[Start]

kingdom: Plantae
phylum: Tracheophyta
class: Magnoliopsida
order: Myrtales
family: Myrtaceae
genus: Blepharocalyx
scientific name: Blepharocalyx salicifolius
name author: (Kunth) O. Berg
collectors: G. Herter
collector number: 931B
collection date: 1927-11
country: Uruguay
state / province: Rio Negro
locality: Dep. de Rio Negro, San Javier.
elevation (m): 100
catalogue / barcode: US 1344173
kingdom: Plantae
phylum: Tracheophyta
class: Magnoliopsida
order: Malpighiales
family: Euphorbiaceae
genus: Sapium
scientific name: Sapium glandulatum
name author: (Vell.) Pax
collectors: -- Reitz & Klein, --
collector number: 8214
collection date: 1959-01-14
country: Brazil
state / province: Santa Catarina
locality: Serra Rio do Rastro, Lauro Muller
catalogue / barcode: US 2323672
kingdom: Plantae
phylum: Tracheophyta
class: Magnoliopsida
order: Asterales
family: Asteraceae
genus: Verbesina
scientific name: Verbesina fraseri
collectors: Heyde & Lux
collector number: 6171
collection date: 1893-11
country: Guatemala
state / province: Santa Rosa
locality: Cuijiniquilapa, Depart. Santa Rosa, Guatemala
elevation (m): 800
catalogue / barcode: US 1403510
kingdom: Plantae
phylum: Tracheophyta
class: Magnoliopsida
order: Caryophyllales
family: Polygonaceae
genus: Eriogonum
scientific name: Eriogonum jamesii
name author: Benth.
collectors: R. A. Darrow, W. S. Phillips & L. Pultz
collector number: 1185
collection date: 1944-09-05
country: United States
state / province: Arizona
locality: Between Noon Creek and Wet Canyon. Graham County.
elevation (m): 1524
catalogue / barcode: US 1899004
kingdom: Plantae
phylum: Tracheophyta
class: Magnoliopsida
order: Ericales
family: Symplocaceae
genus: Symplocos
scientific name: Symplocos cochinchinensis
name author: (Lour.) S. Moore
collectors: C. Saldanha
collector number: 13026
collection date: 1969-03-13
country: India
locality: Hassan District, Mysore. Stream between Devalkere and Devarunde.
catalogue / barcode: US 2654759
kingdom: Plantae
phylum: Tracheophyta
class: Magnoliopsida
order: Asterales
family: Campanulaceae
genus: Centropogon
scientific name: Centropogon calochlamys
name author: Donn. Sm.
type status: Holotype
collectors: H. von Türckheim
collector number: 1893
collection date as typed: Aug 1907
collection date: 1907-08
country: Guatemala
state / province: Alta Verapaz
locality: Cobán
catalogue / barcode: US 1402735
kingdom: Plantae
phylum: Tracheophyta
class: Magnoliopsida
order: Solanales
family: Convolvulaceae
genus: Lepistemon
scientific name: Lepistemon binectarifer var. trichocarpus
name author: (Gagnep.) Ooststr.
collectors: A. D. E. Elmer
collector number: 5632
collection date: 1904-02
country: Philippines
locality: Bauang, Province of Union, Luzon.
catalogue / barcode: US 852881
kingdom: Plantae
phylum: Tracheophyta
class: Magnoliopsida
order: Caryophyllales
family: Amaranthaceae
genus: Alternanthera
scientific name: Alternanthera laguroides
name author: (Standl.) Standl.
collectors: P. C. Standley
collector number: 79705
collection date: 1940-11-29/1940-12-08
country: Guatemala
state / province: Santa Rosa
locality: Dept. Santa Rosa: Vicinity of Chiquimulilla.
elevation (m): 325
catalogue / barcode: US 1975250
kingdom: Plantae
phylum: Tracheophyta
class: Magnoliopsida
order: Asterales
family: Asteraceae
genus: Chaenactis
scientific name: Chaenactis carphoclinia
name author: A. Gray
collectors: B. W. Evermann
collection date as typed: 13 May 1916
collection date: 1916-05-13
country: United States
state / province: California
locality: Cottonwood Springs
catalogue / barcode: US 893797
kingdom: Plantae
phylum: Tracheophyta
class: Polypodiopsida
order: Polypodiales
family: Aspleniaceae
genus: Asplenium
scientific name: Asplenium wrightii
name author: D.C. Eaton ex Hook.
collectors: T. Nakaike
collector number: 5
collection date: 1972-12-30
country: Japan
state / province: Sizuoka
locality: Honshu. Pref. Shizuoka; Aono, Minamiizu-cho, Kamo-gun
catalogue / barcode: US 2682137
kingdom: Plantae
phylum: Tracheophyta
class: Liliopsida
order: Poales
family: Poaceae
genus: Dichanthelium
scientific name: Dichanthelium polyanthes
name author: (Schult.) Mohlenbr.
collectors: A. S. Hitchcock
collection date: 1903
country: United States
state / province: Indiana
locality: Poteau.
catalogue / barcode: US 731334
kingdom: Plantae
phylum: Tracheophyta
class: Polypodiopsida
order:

[End]

→ **What is being asked**
Change every "state / province" in the data to "region" and return the full data with nothing else altered.

→ **Task response**
kingdom: Plantae
phylum: Tracheophyta
class: Magnoliopsida
order: Myrtales
family: Myrtaceae
genus: Blepharocalyx
scientific name: Blepharocalyx salicifolius
name author: (Kunth) O. Berg
collectors: G. Herter
collector number: 931B
collection date: 1927-11
country: Uruguay
region: Rio Negro
locality: Dep. de Rio Negro, San Javier.
elevation (m): 100
catalogue / barcode: US 1344173
kingdom: Plantae
phylum: Tracheophyta
class: Magnoliopsida
order: Malpighiales
family: Euphorbiaceae
genus: Sapium
scientific name: Sapium glandulatum
name author: (Vell.) Pax
collectors: -- Reitz & Klein, --
collector number: 8214
collection date: 1959-01-14
country: Brazil
region: Santa Catarina
locality: Serra Rio do Rastro, Lauro Muller
catalogue / barcode: US 2323672
kingdom: Plantae
phylum: Tracheophyta
class: Magnoliopsida
order: Asterales
family: Asteraceae
genus: Verbesina
scientific name: Verbesina fraseri
collectors: Heyde & Lux
collector number: 6171
collection date: 1893-11
country: Guatemala
region: Santa Rosa
locality: Cuijiniquilapa, Depart. Santa Rosa, Guatemala
elevation (m): 800
catalogue / barcode: US 1403510
kingdom: Plantae
phylum: Tracheophyta
class: Magnoliopsida
order: Caryophyllales
family: Polygonaceae
genus: Eriogonum
scientific name: Eriogonum jamesii
name author: Benth.
collectors: R. A. Darrow, W. S. Phillips & L. Pultz
collector number: 1185
collection date: 1944-09-05
country: United States
region: Arizona
locality: Between Noon Creek and Wet Canyon. Graham County.
elevation (m): 1524
catalogue / barcode: US 1899004
kingdom: Plantae
phylum: Tracheophyta
class: Magnoliopsida
order: Ericales
family: Symplocaceae
genus: Symplocos
scientific name: Symplocos cochinchinensis
name author: (Lour.) S. Moore
collectors: C. Saldanha
collector number: 13026
collection date: 1969-03-13
country: India
locality: Hassan District, Mysore. Stream between Devalkere and Devarunde.
catalogue / barcode: US 2654759
kingdom: Plantae
phylum: Tracheophyta
class: Magnoliopsida
order: Asterales
family: Campanulaceae
genus: Centropogon
scientific name: Centropogon calochlamys
name author: Donn. Sm.
type status: Holotype
collectors: H. von Türckheim
collector number: 1893
collection date as typed: Aug 1907
collection date: 1907-08
country: Guatemala
region: Alta Verapaz
locality: Cobán
catalogue / barcode: US 1402735
kingdom: Plantae
phylum: Tracheophyta
class: Magnoliopsida
order: Solanales
family: Convolvulaceae
genus: Lepistemon
scientific name: Lepistemon binectarifer var. trichocarpus
name author: (Gagnep.) Ooststr.
collectors: A. D. E. Elmer
collector number: 5632
collection date: 1904-02
country: Philippines
locality: Bauang, Province of Union, Luzon.
catalogue / barcode: US 852881
kingdom: Plantae
phylum: Tracheophyta
class: Magnoliopsida
order: Caryophyllales
family: Amaranthaceae
genus: Alternanthera
scientific name: Alternanthera laguroides
name author: (Standl.) Standl.
collectors: P. C. Standley
collector number: 79705
collection date: 1940-11-29/1940-12-08
country: Guatemala
region: Santa Rosa
locality: Dept. Santa Rosa: Vicinity of Chiquimulilla.
elevation (m): 325
catalogue / barcode: US 1975250
kingdom: Plantae
phylum: Tracheophyta
class: Magnoliopsida
order: Asterales
family: Asteraceae
genus: Chaenactis
scientific name: Chaenactis carphoclinia
name author: A. Gray
collectors: B. W. Evermann
collection date as typed: 13 May 1916
collection date: 1916-05-13
country: United States
region: California
locality: Cottonwood Springs
catalogue / barcode: US 893797
kingdom: Plantae
phylum: Tracheophyta
class: Polypodiopsida
order: Polypodiales
family: Aspleniaceae
genus: Asplenium
scientific name: Asplenium wrightii
name author: D.C. Eaton ex Hook.
collectors: T. Nakaike
collector number: 5
collection date: 1972-12-30
country: Japan
region: Sizuoka
locality: Honshu. Pref. Shizuoka; Aono, Minamiizu-cho, Kamo-gun
catalogue / barcode: US 2682137
kingdom: Plantae
phylum: Tracheophyta
class: Liliopsida
order: Poales
family: Poaceae
genus: Dichanthelium
scientific name: Dichanthelium polyanthes
name author: (Schult.) Mohlenbr.
collectors: A. S. Hitchcock
collection date: 1903
country: United States
region: Indiana
locality: Poteau.
catalogue / barcode: US 731334
kingdom: Plantae
phylum: Tracheophyta
class: Polypodiopsida
order:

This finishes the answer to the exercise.